Cardiac hydatid cyst is a parasitic disease seen rarely in India. It is caused by infection with larvae of echinococcus granulosus. In the life cycle of echinococcus humans are the accidental hosts, dogs or other carnivores are the primary host and sheep as intermediate host. Humans get infected by eating food or fluids contaminated with dog feces containing ova of the echinococcus.
The most common site of the hydatidosis in humans is liver (50–70%), followed by lungs (5 to 30%), muscles (5%), bone (3%), kidneys (2%), spleen (1%), and brain (1%) [1]. Cardiac hydatid is uncommon occurring in less than 2% of cases [1]. Left ventricular free wall is the most common location followed by right ventricle, pericardium, left atrium, and right atrium. Interventricular septum is a rare location and occurs in less than 4% of cardiac hydatid cases [1]. Larvae reach the myocardium through systemic or pulmonary circulation or as a direct extension from other adjacent organs.
Clinical presentation depends on the location of the cysts, whether they are intact and infiltration of the underlying structures. Only few patients especially those with large size and involving underlying structures present with symptoms [2] like dyspnea, palpitations, angina, conduction disturbances, arrhythmias, valvular dysfunction, and outflow tract obstruction [3,4,5]. They can also present as systemic or pulmonary embolization [6]. Rupture of the cyst is a fatal complication resulting in anaphylactic shock, embolization, pericardial tamponade, and mortality in 75% of the patients. Very rarely, rupture may be silent. The cause for dyspnea and increase in pulmonary pressures in this patient was due to extensive involvement of lung due to pulmonary embolization.
Diagnosis is usually made by echocardiography and many times is sufficient [5]. Typical echocardiographic appearance includes well defined cystic mass with or without septations [7]. Echocardiography demonstrates the location of the cyst, its number and the relation with the surrounding structures, any valvular dysfunction, or outflow tract obstruction or pericardial effusion. In an echocardiography description study of 14 patients by Hamda et al., 8 patients had single cystic mass and 5 patients had multiple cysts [5]. A solid lesion can also be seen in some cases of infection with echinococcus multilocularis [2]. The differential diagnosis for a cystic mass on interventricular septum includes cardiac tumors, cysts, metastasis, IVS aneurysm, etc.
Further modalities like CT and CMR are very important in detailed characterization of the cyst, to assess the relation of the cyst with surrounding cardiac or extracardiac structures and helps in planning the surgery. The appearance of hydatid cyst on CMR is characteristic with hypointense on T1-weighted and hyperintense on T2-weighted. More specific signs include calcification and presence of daughter cysts [8]. CMR could identify additional cysts not identified by echocardiography [9]. Very few cases have been reported with nuclear imaging. There are no characteristic patterns on FDG PET for hydatid cyst and usually have peripheral calcification and minimal FDG uptake. However, very high uptake can mimic malignancy [10, 11]. In the present case, CMR was done to find out the nature of the cyst, its activity, and its relationship with the surrounding structures. With the use of CMR in our case, we could identify that the cyst is causing interference of contractility with hypokinesia of the septum, confirmation of decrease in EF, and also decreased perfusion in the septum was noted raising the possibility of infiltration of the underlying septum. The natural history of hydatid cyst is that the cyst grows slowly between the cardiac fibers and remain active for many years until it becomes large enough to cause compression, invasion of the surrounding structures [9].

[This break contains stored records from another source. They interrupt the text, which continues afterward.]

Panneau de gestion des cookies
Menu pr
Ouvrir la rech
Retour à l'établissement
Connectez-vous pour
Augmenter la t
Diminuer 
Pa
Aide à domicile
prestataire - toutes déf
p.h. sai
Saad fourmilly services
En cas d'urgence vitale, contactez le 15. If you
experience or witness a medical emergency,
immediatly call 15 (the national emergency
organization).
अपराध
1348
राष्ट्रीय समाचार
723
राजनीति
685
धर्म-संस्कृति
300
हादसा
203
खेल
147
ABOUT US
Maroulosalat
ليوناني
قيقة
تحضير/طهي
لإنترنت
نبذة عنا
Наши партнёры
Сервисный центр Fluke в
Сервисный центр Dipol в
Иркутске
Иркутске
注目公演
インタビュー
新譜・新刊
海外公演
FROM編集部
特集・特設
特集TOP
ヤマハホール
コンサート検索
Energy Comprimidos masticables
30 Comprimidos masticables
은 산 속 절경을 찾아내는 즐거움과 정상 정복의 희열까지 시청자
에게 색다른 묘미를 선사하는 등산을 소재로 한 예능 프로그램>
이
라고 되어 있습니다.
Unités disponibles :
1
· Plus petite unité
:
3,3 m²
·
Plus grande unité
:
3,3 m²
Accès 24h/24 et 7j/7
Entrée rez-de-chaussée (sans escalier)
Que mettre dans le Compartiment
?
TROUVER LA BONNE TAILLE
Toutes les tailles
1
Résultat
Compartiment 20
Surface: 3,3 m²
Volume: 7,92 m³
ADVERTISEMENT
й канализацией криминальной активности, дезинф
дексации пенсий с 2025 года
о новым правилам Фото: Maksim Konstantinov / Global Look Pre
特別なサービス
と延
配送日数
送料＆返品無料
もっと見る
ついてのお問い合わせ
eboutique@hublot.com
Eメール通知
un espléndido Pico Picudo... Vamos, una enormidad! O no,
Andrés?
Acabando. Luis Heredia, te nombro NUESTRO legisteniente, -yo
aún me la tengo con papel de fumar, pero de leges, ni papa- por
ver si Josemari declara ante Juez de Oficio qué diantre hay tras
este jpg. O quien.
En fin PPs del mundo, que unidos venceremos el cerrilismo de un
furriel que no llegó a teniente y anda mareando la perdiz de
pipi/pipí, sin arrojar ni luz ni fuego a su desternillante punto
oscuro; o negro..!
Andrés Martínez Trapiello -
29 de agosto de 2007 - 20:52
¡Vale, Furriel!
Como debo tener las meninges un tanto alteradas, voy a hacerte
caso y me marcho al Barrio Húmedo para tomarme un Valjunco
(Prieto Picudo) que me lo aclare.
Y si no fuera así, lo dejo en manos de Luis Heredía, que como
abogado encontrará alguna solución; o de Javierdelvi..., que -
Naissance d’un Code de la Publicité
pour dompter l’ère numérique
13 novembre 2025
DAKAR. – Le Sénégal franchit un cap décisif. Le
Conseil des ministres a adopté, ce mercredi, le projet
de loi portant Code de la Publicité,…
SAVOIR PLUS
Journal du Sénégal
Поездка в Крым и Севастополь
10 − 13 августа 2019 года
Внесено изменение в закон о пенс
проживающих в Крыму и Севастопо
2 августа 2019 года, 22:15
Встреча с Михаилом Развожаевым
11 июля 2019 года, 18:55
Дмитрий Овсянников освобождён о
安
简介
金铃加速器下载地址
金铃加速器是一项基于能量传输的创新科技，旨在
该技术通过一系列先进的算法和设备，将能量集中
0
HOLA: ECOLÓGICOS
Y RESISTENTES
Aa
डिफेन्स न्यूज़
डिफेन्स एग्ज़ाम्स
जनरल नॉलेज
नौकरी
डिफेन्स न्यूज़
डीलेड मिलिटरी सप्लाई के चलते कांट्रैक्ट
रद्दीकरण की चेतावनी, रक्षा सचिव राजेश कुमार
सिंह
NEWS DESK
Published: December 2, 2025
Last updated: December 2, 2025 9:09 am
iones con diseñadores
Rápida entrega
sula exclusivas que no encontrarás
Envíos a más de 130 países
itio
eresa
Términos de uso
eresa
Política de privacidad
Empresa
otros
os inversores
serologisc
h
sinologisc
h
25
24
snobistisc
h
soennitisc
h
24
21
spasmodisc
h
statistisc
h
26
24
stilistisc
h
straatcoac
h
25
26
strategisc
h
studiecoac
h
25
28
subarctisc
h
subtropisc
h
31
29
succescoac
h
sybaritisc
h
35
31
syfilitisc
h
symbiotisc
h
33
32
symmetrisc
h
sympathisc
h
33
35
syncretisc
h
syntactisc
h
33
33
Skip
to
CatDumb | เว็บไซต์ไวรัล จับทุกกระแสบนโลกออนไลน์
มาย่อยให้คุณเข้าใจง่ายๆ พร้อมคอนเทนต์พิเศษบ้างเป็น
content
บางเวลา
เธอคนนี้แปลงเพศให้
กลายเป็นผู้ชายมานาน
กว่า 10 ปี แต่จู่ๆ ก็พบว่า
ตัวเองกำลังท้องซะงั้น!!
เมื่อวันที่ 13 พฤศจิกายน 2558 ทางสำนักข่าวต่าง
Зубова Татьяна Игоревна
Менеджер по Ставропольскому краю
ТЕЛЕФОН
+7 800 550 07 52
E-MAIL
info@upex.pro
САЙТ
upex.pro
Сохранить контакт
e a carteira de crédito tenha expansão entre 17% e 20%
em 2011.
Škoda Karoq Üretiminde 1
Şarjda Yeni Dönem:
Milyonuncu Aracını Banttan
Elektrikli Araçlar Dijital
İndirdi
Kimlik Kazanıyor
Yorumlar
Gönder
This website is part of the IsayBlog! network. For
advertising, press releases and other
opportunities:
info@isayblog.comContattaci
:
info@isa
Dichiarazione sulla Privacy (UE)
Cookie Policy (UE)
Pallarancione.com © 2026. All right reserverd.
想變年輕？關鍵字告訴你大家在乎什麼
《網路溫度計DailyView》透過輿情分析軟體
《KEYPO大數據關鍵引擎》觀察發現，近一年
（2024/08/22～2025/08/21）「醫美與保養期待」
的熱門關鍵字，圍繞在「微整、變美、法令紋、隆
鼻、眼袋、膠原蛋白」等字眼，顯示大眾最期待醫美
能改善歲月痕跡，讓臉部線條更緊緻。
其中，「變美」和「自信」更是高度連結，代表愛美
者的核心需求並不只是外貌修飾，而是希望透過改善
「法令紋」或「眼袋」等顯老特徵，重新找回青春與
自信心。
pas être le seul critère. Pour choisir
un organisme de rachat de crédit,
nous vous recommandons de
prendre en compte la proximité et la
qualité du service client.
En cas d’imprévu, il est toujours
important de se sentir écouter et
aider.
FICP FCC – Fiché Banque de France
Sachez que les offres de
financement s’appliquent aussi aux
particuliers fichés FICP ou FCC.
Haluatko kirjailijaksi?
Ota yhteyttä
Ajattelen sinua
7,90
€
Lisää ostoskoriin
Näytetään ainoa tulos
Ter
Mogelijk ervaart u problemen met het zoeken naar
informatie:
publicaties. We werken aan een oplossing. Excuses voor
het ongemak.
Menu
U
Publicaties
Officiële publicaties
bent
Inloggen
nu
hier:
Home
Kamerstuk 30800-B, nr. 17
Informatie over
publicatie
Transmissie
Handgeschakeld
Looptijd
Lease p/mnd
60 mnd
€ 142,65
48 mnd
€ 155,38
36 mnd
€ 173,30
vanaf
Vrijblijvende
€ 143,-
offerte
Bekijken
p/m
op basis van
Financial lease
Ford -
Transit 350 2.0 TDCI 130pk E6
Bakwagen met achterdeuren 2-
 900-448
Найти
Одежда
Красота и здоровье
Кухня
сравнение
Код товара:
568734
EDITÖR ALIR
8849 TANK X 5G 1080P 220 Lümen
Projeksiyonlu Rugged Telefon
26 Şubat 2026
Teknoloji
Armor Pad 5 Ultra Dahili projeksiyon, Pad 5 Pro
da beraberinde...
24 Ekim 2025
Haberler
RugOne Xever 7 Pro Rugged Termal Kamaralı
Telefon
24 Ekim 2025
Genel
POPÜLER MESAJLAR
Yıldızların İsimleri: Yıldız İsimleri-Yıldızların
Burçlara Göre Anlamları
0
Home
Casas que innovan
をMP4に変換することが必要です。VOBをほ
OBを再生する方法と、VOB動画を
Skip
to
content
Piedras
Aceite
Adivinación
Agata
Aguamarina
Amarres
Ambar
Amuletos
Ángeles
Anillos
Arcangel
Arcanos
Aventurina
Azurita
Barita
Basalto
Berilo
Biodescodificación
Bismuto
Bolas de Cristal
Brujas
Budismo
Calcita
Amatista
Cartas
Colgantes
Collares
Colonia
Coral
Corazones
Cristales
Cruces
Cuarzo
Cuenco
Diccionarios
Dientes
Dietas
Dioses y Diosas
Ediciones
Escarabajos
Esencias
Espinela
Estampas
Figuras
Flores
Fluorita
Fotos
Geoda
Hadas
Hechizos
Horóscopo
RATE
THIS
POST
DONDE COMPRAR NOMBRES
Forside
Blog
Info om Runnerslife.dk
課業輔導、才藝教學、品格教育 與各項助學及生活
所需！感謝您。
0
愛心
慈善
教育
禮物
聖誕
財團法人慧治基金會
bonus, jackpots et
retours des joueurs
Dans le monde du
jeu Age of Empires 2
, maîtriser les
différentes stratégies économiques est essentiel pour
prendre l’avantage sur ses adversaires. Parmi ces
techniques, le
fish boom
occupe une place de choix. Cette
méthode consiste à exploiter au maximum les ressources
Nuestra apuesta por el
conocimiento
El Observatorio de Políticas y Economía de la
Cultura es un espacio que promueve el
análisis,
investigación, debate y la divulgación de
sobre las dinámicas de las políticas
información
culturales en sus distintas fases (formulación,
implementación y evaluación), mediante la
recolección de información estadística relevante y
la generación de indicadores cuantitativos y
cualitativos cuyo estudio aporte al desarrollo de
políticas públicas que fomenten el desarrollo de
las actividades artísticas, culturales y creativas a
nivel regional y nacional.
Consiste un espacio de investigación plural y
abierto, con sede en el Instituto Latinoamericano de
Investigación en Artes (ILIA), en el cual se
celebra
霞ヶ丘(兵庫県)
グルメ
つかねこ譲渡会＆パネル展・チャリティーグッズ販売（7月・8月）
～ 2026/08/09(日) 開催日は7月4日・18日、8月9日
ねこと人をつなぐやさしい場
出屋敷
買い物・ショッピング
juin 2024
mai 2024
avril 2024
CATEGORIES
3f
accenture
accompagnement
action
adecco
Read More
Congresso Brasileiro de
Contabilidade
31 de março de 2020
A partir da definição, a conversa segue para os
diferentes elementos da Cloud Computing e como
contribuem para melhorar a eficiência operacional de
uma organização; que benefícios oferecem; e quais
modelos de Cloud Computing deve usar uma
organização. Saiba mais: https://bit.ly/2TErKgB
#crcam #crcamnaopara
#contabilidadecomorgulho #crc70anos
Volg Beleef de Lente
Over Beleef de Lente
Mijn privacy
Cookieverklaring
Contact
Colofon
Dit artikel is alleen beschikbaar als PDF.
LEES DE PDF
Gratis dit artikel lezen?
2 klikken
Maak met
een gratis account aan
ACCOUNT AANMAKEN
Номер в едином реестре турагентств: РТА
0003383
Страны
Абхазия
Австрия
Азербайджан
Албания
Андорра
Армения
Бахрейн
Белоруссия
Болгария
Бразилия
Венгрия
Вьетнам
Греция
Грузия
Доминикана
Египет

Treatment involves combined medical and surgical therapy. Medical therapy includes albendazole which helps in preoperative sterilization of the cyst and decreases intraoperative dissemination. It is preferable to continue post-operative albendazole as it helps in reduction of recurrences [3].
Because of poor prognosis in case of rupture and only partially effective medical therapy, preferably all cases of cardiac hydatid cyst should undergo surgical excision. Surgical techniques depend on the location of the cyst and most often done under cardiopulmonary bypass. One of the problems during surgery is the extreme fragility of the cystic wall and risk of dissemination into systemic circulation. To prevent this, before enucleation an anti-helminthic solution (like 2% formalin, 0.5% silver nitrate solution, 20% hypertonic saline solution, 1% iodine solution, or 5% cetrimonium bromide solution) is to be injected in to the cyst [2].
In our case, as the patient was running fever despite multiple antibiotics and anti-parasitic therapy, we have done PET which showed no uptake in the cardiac hydatid cyst. We went ahead with surgery in this patient even though PET showed less FDG uptake as the cyst was affecting left ventricular contractility and because of the risk of rupture. This case highlights the poor prognosis of cardiac hydatid cysts, associated complications, and underlines the importance of early recognition and surgical management in such patients.